### REQUIRED WORK
Without including any picture, write out the entries exactly as they stand.

Rendered page images:
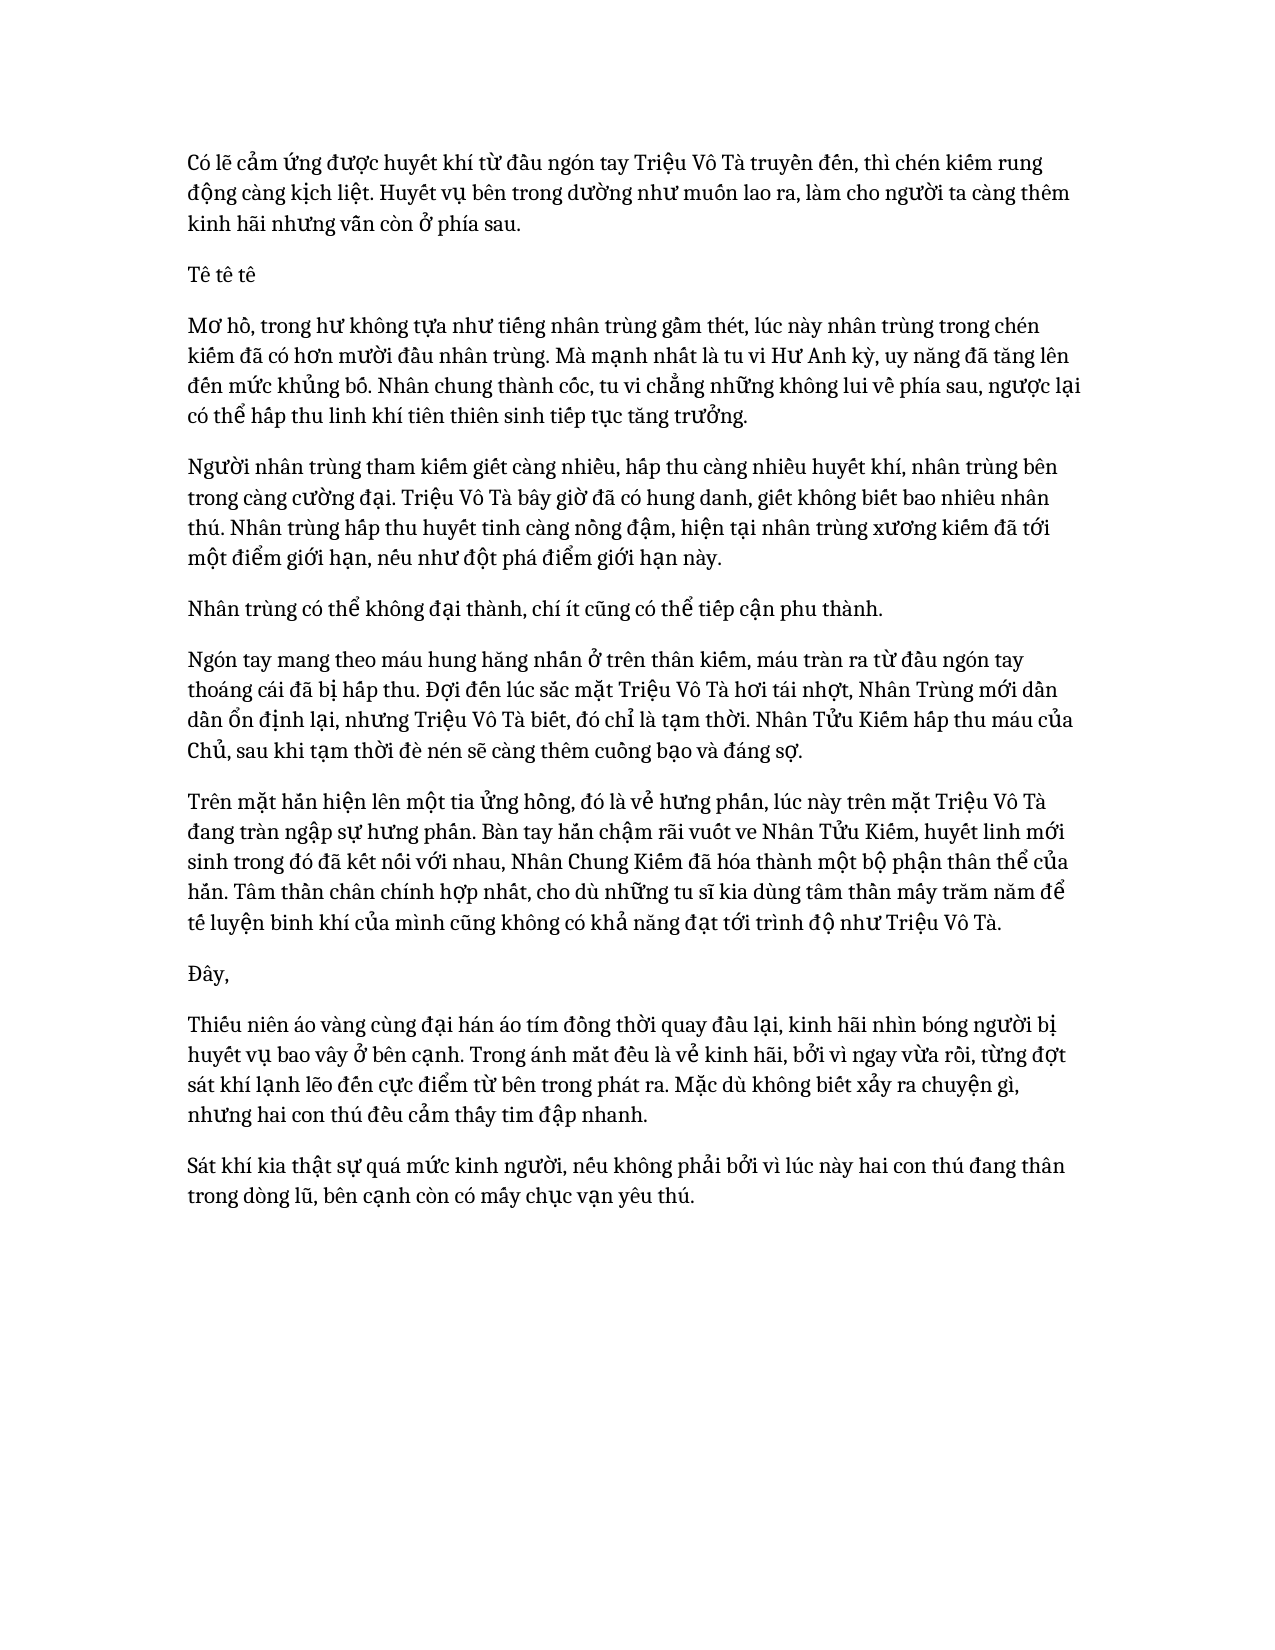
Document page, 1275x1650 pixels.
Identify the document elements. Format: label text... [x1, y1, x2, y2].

text Sát khí kia thật sự quá mức kinh người, nếu không phải bởi vì lúc này hai con thú đang thân trong dòng lũ, bên cạnh còn có mấy chục vạn yêu thú. [187, 1153, 1087, 1210]
text Trên mặt hắn hiện lên một tia ửng hồng, đó là vẻ hưng phấn, lúc này trên mặt Triệu Vô Tà đang tràn ngập sự hưng phấn. Bàn tay hắn chậm rãi vuốt ve Nhân Tửu Kiếm, huyết linh mới sinh trong đó đã kết nối với nhau, Nhân Chung Kiếm đã hóa thành một bộ phận thân thể của hắn. Tâm thần chân chính hợp nhất, cho dù những tu sĩ kia dùng tâm thần mấy trăm năm để tế luyện binh khí của mình cũng không có khả năng đạt tới trình độ như Triệu Vô Tà. [187, 788, 1087, 936]
text Người nhân trùng tham kiếm giết càng nhiều, hấp thu càng nhiều huyết khí, nhân trùng bên trong càng cường đại. Triệu Vô Tà bây giờ đã có hung danh, giết không biết bao nhiêu nhân thú. Nhân trùng hấp thu huyết tinh càng nồng đậm, hiện tại nhân trùng xương kiếm đã tới một điểm giới hạn, nếu như đột phá điểm giới hạn này. [187, 454, 1087, 571]
text Có lẽ cảm ứng được huyết khí từ đầu ngón tay Triệu Vô Tà truyền đến, thì chén kiếm rung động càng kịch liệt. Huyết vụ bên trong dường như muốn lao ra, làm cho người ta càng thêm kinh hãi nhưng vẫn còn ở phía sau. [187, 150, 1087, 237]
text Đây, [187, 960, 1087, 987]
text Ngón tay mang theo máu hung hăng nhấn ở trên thân kiếm, máu tràn ra từ đầu ngón tay thoáng cái đã bị hấp thu. Đợi đến lúc sắc mặt Triệu Vô Tà hơi tái nhợt, Nhân Trùng mới dần dần ổn định lại, nhưng Triệu Vô Tà biết, đó chỉ là tạm thời. Nhân Tửu Kiếm hấp thu máu của Chủ, sau khi tạm thời đè nén sẽ càng thêm cuồng bạo và đáng sợ. [187, 647, 1087, 764]
text Nhân trùng có thể không đại thành, chí ít cũng có thể tiếp cận phu thành. [187, 596, 1087, 622]
text Tê tê tê [187, 261, 1087, 288]
text Thiếu niên áo vàng cùng đại hán áo tím đồng thời quay đầu lại, kinh hãi nhìn bóng người bị huyết vụ bao vây ở bên cạnh. Trong ánh mắt đều là vẻ kinh hãi, bởi vì ngay vừa rồi, từng đợt sát khí lạnh lẽo đến cực điểm từ bên trong phát ra. Mặc dù không biết xảy ra chuyện gì, nhưng hai con thú đều cảm thấy tim đập nhanh. [187, 1011, 1087, 1128]
text Mơ hồ, trong hư không tựa như tiếng nhân trùng gầm thét, lúc này nhân trùng trong chén kiếm đã có hơn mười đầu nhân trùng. Mà mạnh nhất là tu vi Hư Anh kỳ, uy năng đã tăng lên đến mức khủng bố. Nhân chung thành cốc, tu vi chẳng những không lui về phía sau, ngược lại có thể hấp thu linh khí tiên thiên sinh tiếp tục tăng trưởng. [187, 312, 1087, 429]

### SOLUTION
Document page, 1275x1650 pixels.
Identify the document elements. Format: label text... [x1, y1, x2, y2].

text Sát khí kia thật sự quá mức kinh người, nếu không phải bởi vì lúc này hai con thú đang thân trong dòng lũ, bên cạnh còn có mấy chục vạn yêu thú. [187, 1153, 1087, 1210]
text Trên mặt hắn hiện lên một tia ửng hồng, đó là vẻ hưng phấn, lúc này trên mặt Triệu Vô Tà đang tràn ngập sự hưng phấn. Bàn tay hắn chậm rãi vuốt ve Nhân Tửu Kiếm, huyết linh mới sinh trong đó đã kết nối với nhau, Nhân Chung Kiếm đã hóa thành một bộ phận thân thể của hắn. Tâm thần chân chính hợp nhất, cho dù những tu sĩ kia dùng tâm thần mấy trăm năm để tế luyện binh khí của mình cũng không có khả năng đạt tới trình độ như Triệu Vô Tà. [187, 788, 1087, 936]
text Người nhân trùng tham kiếm giết càng nhiều, hấp thu càng nhiều huyết khí, nhân trùng bên trong càng cường đại. Triệu Vô Tà bây giờ đã có hung danh, giết không biết bao nhiêu nhân thú. Nhân trùng hấp thu huyết tinh càng nồng đậm, hiện tại nhân trùng xương kiếm đã tới một điểm giới hạn, nếu như đột phá điểm giới hạn này. [187, 454, 1087, 571]
text Có lẽ cảm ứng được huyết khí từ đầu ngón tay Triệu Vô Tà truyền đến, thì chén kiếm rung động càng kịch liệt. Huyết vụ bên trong dường như muốn lao ra, làm cho người ta càng thêm kinh hãi nhưng vẫn còn ở phía sau. [187, 150, 1087, 237]
text Đây, [187, 960, 1087, 987]
text Ngón tay mang theo máu hung hăng nhấn ở trên thân kiếm, máu tràn ra từ đầu ngón tay thoáng cái đã bị hấp thu. Đợi đến lúc sắc mặt Triệu Vô Tà hơi tái nhợt, Nhân Trùng mới dần dần ổn định lại, nhưng Triệu Vô Tà biết, đó chỉ là tạm thời. Nhân Tửu Kiếm hấp thu máu của Chủ, sau khi tạm thời đè nén sẽ càng thêm cuồng bạo và đáng sợ. [187, 647, 1087, 764]
text Nhân trùng có thể không đại thành, chí ít cũng có thể tiếp cận phu thành. [187, 596, 1087, 622]
text Tê tê tê [187, 261, 1087, 288]
text Thiếu niên áo vàng cùng đại hán áo tím đồng thời quay đầu lại, kinh hãi nhìn bóng người bị huyết vụ bao vây ở bên cạnh. Trong ánh mắt đều là vẻ kinh hãi, bởi vì ngay vừa rồi, từng đợt sát khí lạnh lẽo đến cực điểm từ bên trong phát ra. Mặc dù không biết xảy ra chuyện gì, nhưng hai con thú đều cảm thấy tim đập nhanh. [187, 1011, 1087, 1128]
text Mơ hồ, trong hư không tựa như tiếng nhân trùng gầm thét, lúc này nhân trùng trong chén kiếm đã có hơn mười đầu nhân trùng. Mà mạnh nhất là tu vi Hư Anh kỳ, uy năng đã tăng lên đến mức khủng bố. Nhân chung thành cốc, tu vi chẳng những không lui về phía sau, ngược lại có thể hấp thu linh khí tiên thiên sinh tiếp tục tăng trưởng. [187, 312, 1087, 429]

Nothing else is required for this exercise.